The growth rate for spending on technology worldwide probably will slow to 3.9 percent in 2012 from this year’s 5.9 percent gain, Gartner Inc. projected last month.
Earnings for S&P 500 technology companies will rise 31 percent in 2011, according to analyst projections compiled by Bloomberg. Growth will slow in 2012 to 12 percent, the worst year since 2009, when earnings fell 8 percent, the data show. Computer companies, software producers and chipmakers have increased income 23 percent each year on average since 2002.
“Investors are simply betting on slower-than-expected growth due to near a recession-like situation in Europe and a slower rate of growth in China,” Howard Ward, who helps oversee $35 billion at Gamco Investors Inc. in Rye, New York, wrote in a Nov. 11 e-mail. “This is not unreasonable.”
ECB President Mario Draghi, president of the European Central Bank, said earlier this month the region may be headed toward a mild recession. The median economist estimate for the 2012 expansion in China’s gross domestic product has dropped to 8.5 percent from 8.8 percent in July.
Western Digital fell 7.4 percent on Oct. 17, the most since July, after the Irvine, California-based company said production at its Thailand facilities was suspended due to the flooding.
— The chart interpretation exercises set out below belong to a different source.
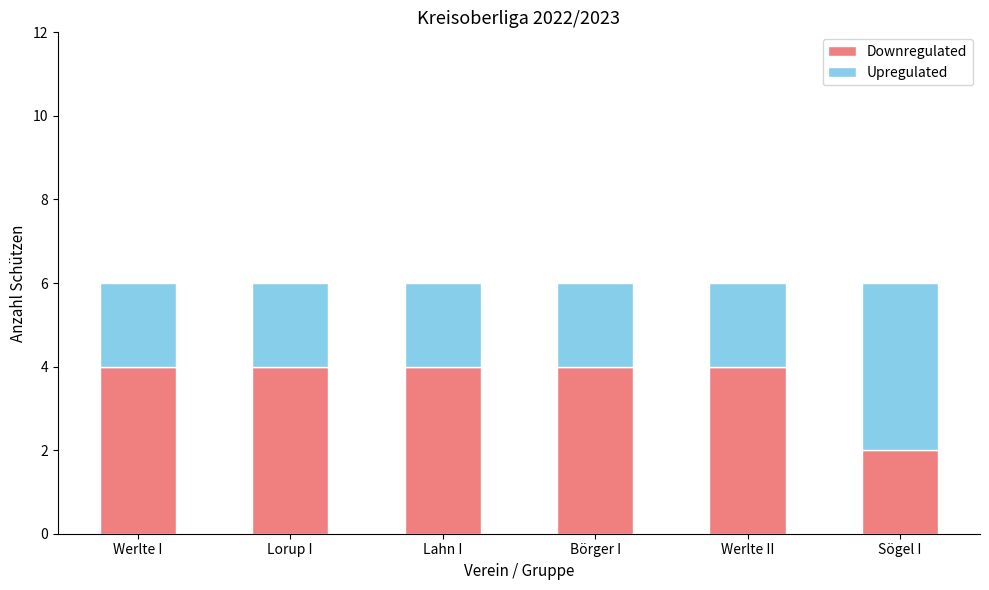

What is the total value across all series at Werlte I?

6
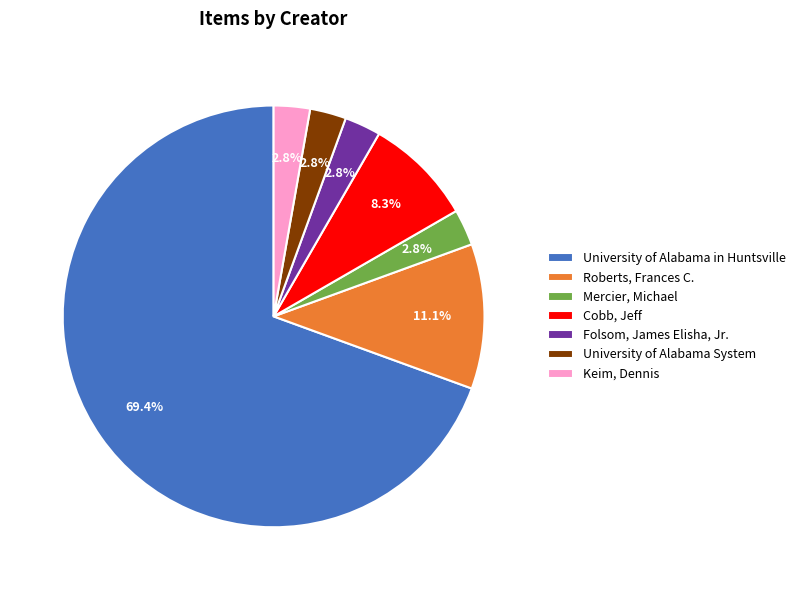

To the nearest percent, what percentage of the pie is University of Alabama in Huntsville?

69%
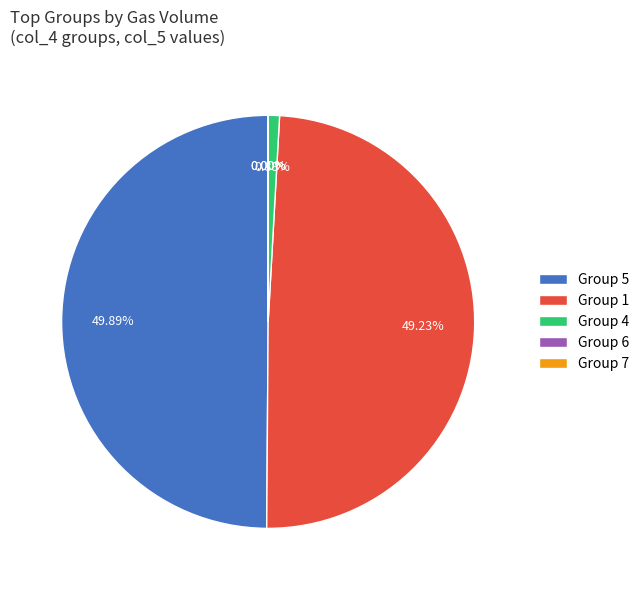

Which has a higher value, Group 4 or Group 5?

Group 5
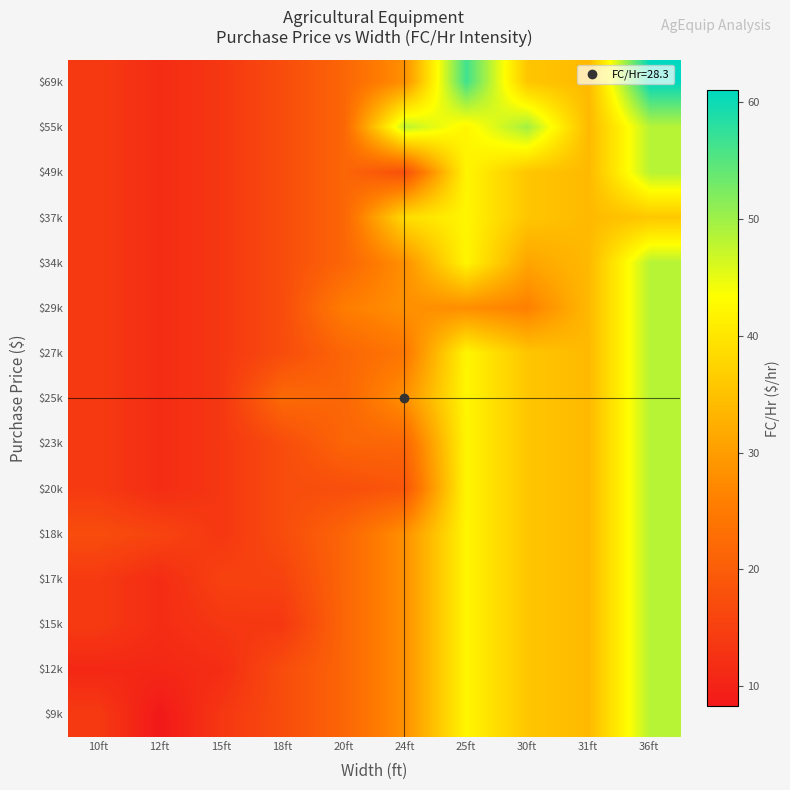

What is the total value across all series at 10ft?

210.6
The interruption will have a “significant impact” on the ability to meet customer demand, the company said.
ON Semiconductor Corp. (ONNN) slumped 16 percent, the most in three years, on Oct. 19 after the Phoenix-based maker of chips that help computers manage power said the impact from the flooding on its manufacturing plants will reduce revenue in the fourth quarter of 2011 and into 2012.
While risks from Europe’s debt crisis remain, growth in technology companies is centered more in emerging markets, said Chad Deakins, an Atlanta-based manager of an international equity fund for RidgeWorth Capital Management Inc., which oversees $47 billion. Developing countries are likely to expand 6.4 percent this year and 6.1 percent in 2012, according to the IMF forecasts in September. That compares with the average growth rate of 1.6 percent and 1.9 percent in the developed world.
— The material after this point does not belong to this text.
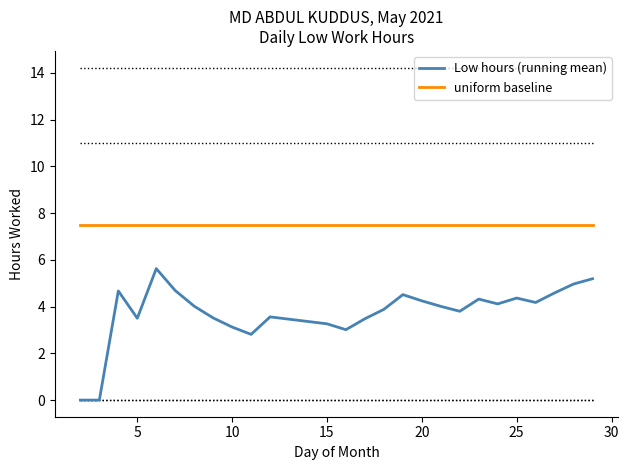

List the series in order of their peak value, highest first.

uniform baseline, Low hours (running mean)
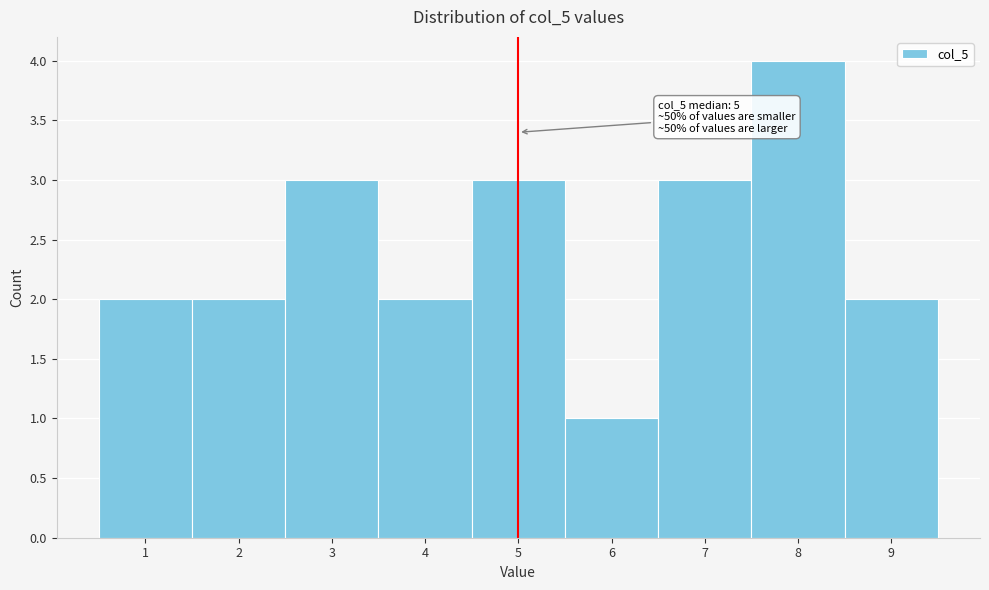

Which range on the x-axis has the tallest bar?

7.5 to 8.5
Technology companies had the second-best performance among the 10 main S&P 500 groups in the past six months, falling 0.2 percent. Nine of 75 companies, including Google Inc. (GOOG), Cisco Systems Inc. and International Business Machines Corp. (IBM), posted gains of more than 10 percent.
“The technology sector is leveraged to global growth,” Deakins said in a telephone interview on Nov. 11. Disruptions in technology supply chains from flooding in Thailand “have already been expressed in U.S. stocks,” with companies like Western Digital and ON Semiconductor already falling to reflect the impact of the flooding.
The technology ETF’s implied volatility, the key gauge of options prices, for puts 10 percent below the current share price is 32.54, compared with 21.24 for calls 10 percent above the ETF level. The current 11.29-point spread for the price relationship known as skew is 27 percent higher than the five- year average of 8.86 points, Bloomberg data show.
“Skew is one of the most important indicators of the market’s perception of risk,” Fred Bethon, a managing director for strategy and execution at X-Change Financial Access LLC in New York, said in a Nov. 11 phone interview. “Perhaps with the market being so volatile and with such extremes, you could see people looking to hedge themselves.”